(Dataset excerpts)
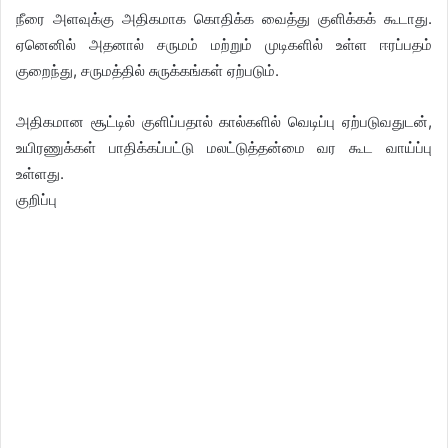
நீரை அளவுக்கு அதிகமாக கொதிக்க வைத்து குளிக்கக் கூடாது.
ஏனெனில் அதனால் சருமம் மற்றும் முடிகளில் உள்ள ஈரப்பதம்
குறைந்து, சருமத்தில் சுருக்கங்கள் ஏற்படும்.
அதிகமான சூட்டில் குளிப்பதால் கால்களில் வெடிப்பு ஏற்படுவதுடன்,
உயிரணுக்கள் பாதிக்கப்பட்டு மலட்டுத்தன்மை வர கூட வாய்ப்பு
உள்ளது.
குறிப்பு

Exercise objective: Your answer should consist only of the lines from the one that holds "அதிகமான சூட்டில் குளிப்பதால்" to the end of the entries above, both ends included, each repeated exactly.

Result of the exercise:
அதிகமான சூட்டில் குளிப்பதால் கால்களில் வெடிப்பு ஏற்படுவதுடன்,
உயிரணுக்கள் பாதிக்கப்பட்டு மலட்டுத்தன்மை வர கூட வாய்ப்பு
உள்ளது.
குறிப்பு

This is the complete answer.